Joint Pedestrian Trajectory Prediction through Posterior Sampling

TL;DR

This work tackles the challenge of joint pedestrian trajectory prediction under noisy and incomplete history by introducing the Guided Full Trajectory Diffuser (GFTD), a diffusion-model framework that learns the joint distribution of full trajectories (historical and future) and enables posterior sampling for robust, controllable generation without extra training. By recasting prediction as a trajectory inpainting problem, GFTD leverages a pre-trained diffusion model and inference-time posterior guidance to softly enforce history constraints, while optionally supporting stronger conditioning via RePaint. The approach combines a latent trajectory representation, a graph-based denoiser, and a flexible guidance mechanism to achieve competitive joint-prediction performance and enhanced controllable generation, particularly in scenarios with noise or missing history.

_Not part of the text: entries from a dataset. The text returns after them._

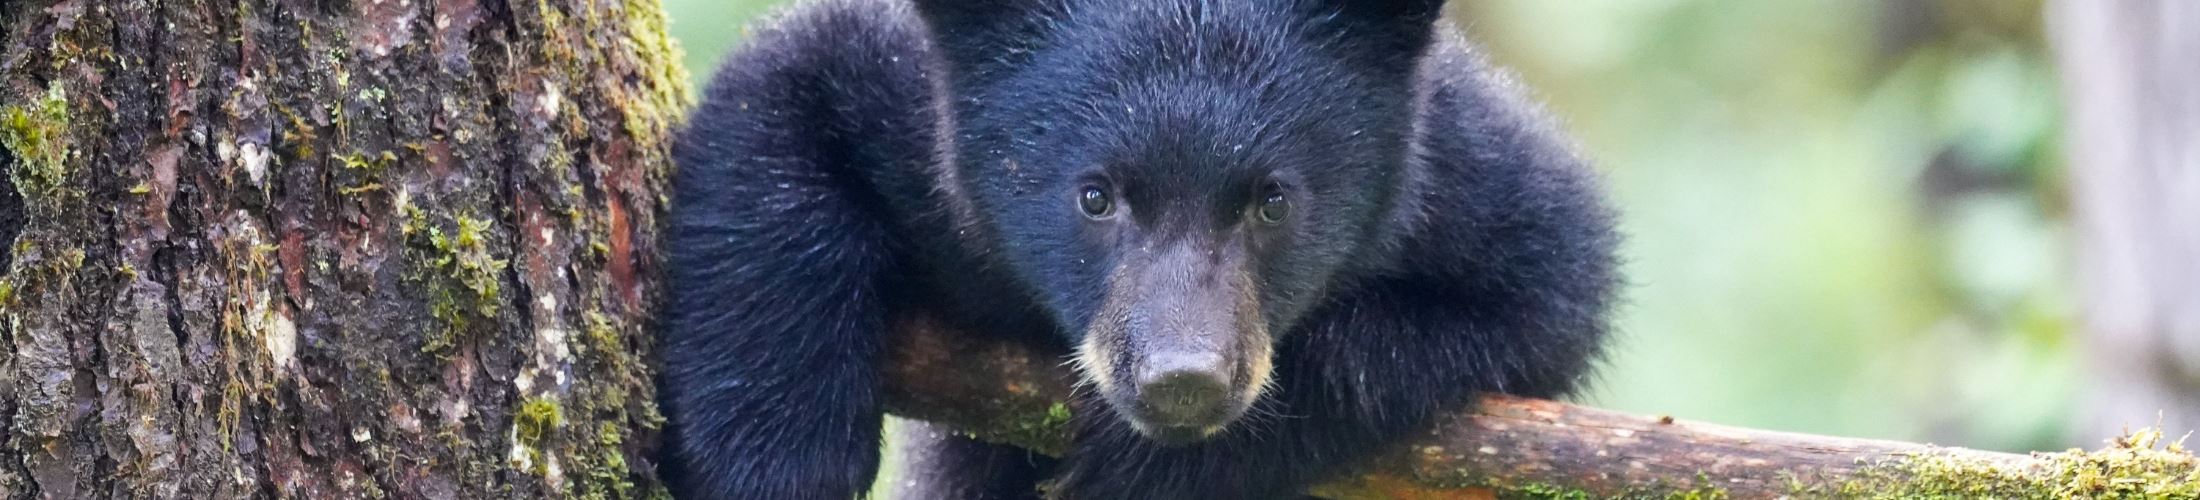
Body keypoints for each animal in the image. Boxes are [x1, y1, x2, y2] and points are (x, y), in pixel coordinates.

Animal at [658, 0, 1620, 498]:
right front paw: (776, 458)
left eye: (1272, 200)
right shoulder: (908, 103)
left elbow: (1554, 284)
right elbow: (777, 102)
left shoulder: (1453, 175)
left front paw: (1146, 464)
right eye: (1094, 194)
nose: (1182, 377)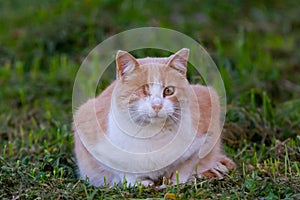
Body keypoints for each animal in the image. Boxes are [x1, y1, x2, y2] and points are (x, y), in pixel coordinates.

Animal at [72, 48, 234, 186]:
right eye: (143, 90)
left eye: (168, 91)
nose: (157, 105)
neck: (154, 134)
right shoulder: (90, 136)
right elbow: (125, 171)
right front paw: (139, 183)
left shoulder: (204, 135)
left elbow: (186, 166)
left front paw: (176, 181)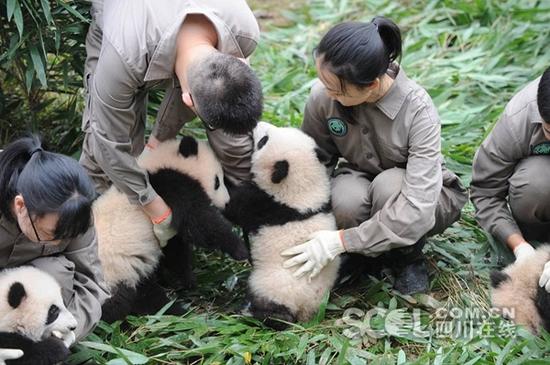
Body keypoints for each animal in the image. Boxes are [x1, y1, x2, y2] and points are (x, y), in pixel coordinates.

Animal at [95, 136, 248, 322]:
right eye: (217, 181)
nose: (226, 202)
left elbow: (175, 249)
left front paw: (185, 280)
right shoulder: (171, 185)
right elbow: (199, 222)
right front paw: (240, 249)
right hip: (118, 272)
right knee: (138, 299)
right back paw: (177, 312)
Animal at [225, 121, 340, 328]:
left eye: (263, 141)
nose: (257, 124)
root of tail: (303, 311)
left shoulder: (263, 204)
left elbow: (231, 205)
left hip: (273, 285)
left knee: (274, 309)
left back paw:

Overall, GFTD offers a robust, adaptable, and model-agnostic solution for real-world multi-agent navigation where data imperfections are common and task-specific guidance can be incorporated at inference time.

Abstract

Joint pedestrian trajectory prediction has long grappled with the inherent unpredictability of human behaviors. Recent investigations employing variants of conditional diffusion models in trajectory prediction have exhibited notable success. Nevertheless, the heavy dependence on accurate historical data results in their vulnerability to noise disturbances and data incompleteness. To improve the robustness and reliability, we introduce the Guided Full Trajectory Diffuser (GFTD), a novel diffusion model framework that captures the joint full (historical and future) trajectory distribution. By learning from the full trajectory, GFTD can recover the noisy and missing data, hence improving the robustness. In addition, GFTD can adapt to data imperfections without additional training requirements, leveraging posterior sampling for reliable prediction and controllable generation. Our approach not only simplifies the prediction process but also enhances generalizability in scenarios with noise and incomplete inputs. Through rigorous experimental evaluation, GFTD exhibits superior performance in both trajectory prediction and controllable generation.

Figures (4)

• Figure 1: Illustration of existing trajectory prediction framework and our guided full trajectory diffuser framework. (a) Multi-agent trajectory prediction methods directly generate entire future trajectories through supervised learning. (b) Diffusion-based Multi-agent trajectory prediction methods generate future trajectories step-by-step during the denoising process. (c) Our method for multi-agent trajectory prediction incorporates history guidance within the diffusion framework. It predicts entire trajectories and supports additional capabilities in a single model, including Noise-Robust Trajectory Prediction, Incomplete Data Prediction, and Controllable Trajectory Generation.
• Figure 2: Architecture of our proposed GFTD framework. During inference, GFTD samples from Gaussian noise, and iteratively recover data with the denoise module $\epsilon_{\theta}$. It takes in noisy latent node features $x_t^i$ and edge features $e$. After MLP encoding, the edge is augmented by concatenating the encoded node features and they are both sent into the Processor which consists of stacked Graph Attention (GAT) layers. We then map the nodes to the same dimensions as $x_t$ and add residual connection, resulting in the predicted intermediate noise $\epsilon_t$. After each denoise step, we address conditions through posterior sampling. Finally, the denoised latent nodes $x_0$ are converted to trajectory space.
• Figure 3: Qualitative visualization of controllable generation. Red lines represent the ground truth trajectories. With the given goal point and history, our model can generate goal-oriented trajectories with considerable realism.
• Figure 4: JADE/JFDE performance comparison between GFDT and GFDT+RePaint with noisy data input.